Risk kavramı, yönetim sistemleri içinde de yer almaktadır. Bilgi güvenliği dışında şikayetten çevreye hemen her dalda karşımıza çıkarken, tek istisna gibi gözüken kalite (ISO 9000) standardı da son değişikliklerle yatında risk tabanlı olacak. Risk yönetiminin en önemli yararları arasında ilgili kararların daha iyi bilgilerle verilebilmesi, üst yönetimde fikir birliği sağlaması, yönetim mekanizmasının daha iyi işlemesini sağlaması ve riskin rekabetçi bir araç olarak kullanılması sayılabilir.

Bilgi güvenliği yönetim sistemi ve ISO 27001 dünyasında da risk yönetimi mecburidir. Risk yönetimi iki önemli aşamadan oluşur. Mevcut durumun incelenmesi ve bilgi varlıklarının gizlilik, bütünlük ve kullanılabilirlik bileşenlerine karşı zarar verebilecek tehditlerin belirlenmesi ve bu tehditlerin kullanabilecekleri zayıf noktaların ortaya listelenmesinden oluşan risk keşfi birinci aşamadır. İkinci aşamada risk alma isteğine bağlı olarak risk tedavisi yer alır. Risk tedavisi içinde dört farklı seçenek yer alır. Riskten kaçınma, riske neden olan tehdidin ortadan kaldırılarak riskin tümüyle ortadan kaldırılmasıdır. Riski azaltma, ilgili tehdidin ortaya çıkma olasılığını ve/veya ortaya çıkması durumunda kuruma olan olumsuz etkisinin azaltılmasıdır. Riski transfer etme, dış kaynak kullanımı ya da sigortalama gibi yöntemlerle ilgili riskin sorumluluğunu bir başkasına devretme anlamına gelmektedir.

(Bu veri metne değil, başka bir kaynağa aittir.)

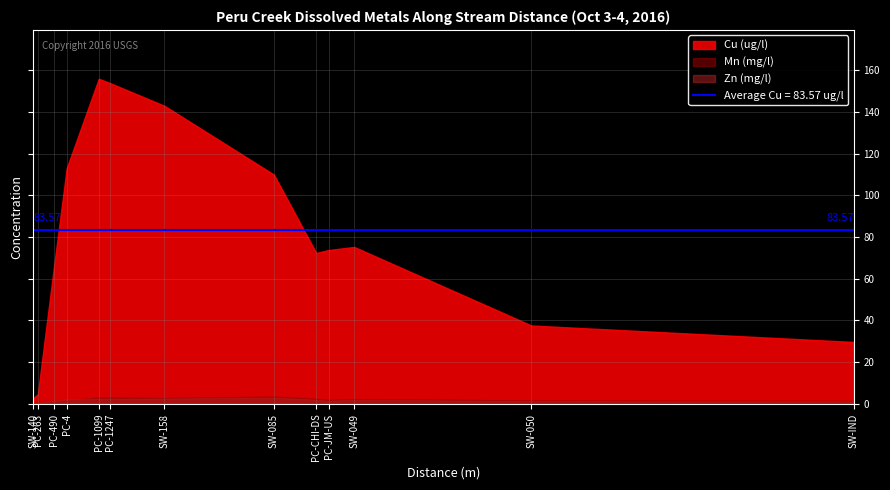

Does the chart have visible grid lines?

Yes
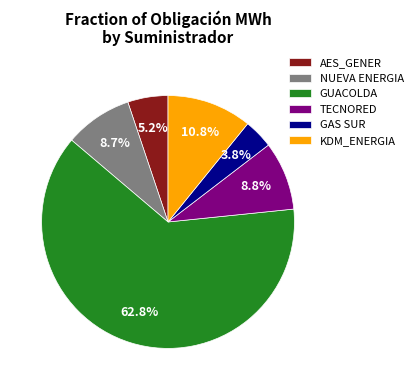

True or false: AES_GENER accounts for 5% of the total.

True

Gerçek risk, ya da teknik kullanımı ile kalan risk, varlığın ve ortamın kendisinden kaynaklanan yapısal risk üzerine risk tedavi seçeneklerinin uygulanmasından geride kalan anlamına gelmektedir. Yapısal risk ise, söz konusu riskin gerçekleşme olasılığı ve olasılıktan bağımsız her bir ortaya çıkışında kuruma vereceği zarar ile hesaplanabilir.

Her kurum için risk keşif ve tedavi yöntemleri farklılıklar gösterebilir. Önemli olan kurum kültürüne, boyutuna, çalışanlarına, sektörüne ve önem verdiği değerlere uygun bir yapının kurulmasıdır. Doğru şekilde yaratılacak risk yönetim metodolojisi kurumun ihtiyaçlarına çabuk ve doğru cevaplar verirken, bu amaçla harcanacak zaman ve kaynakların verimli kullanımını sağlayacaktır.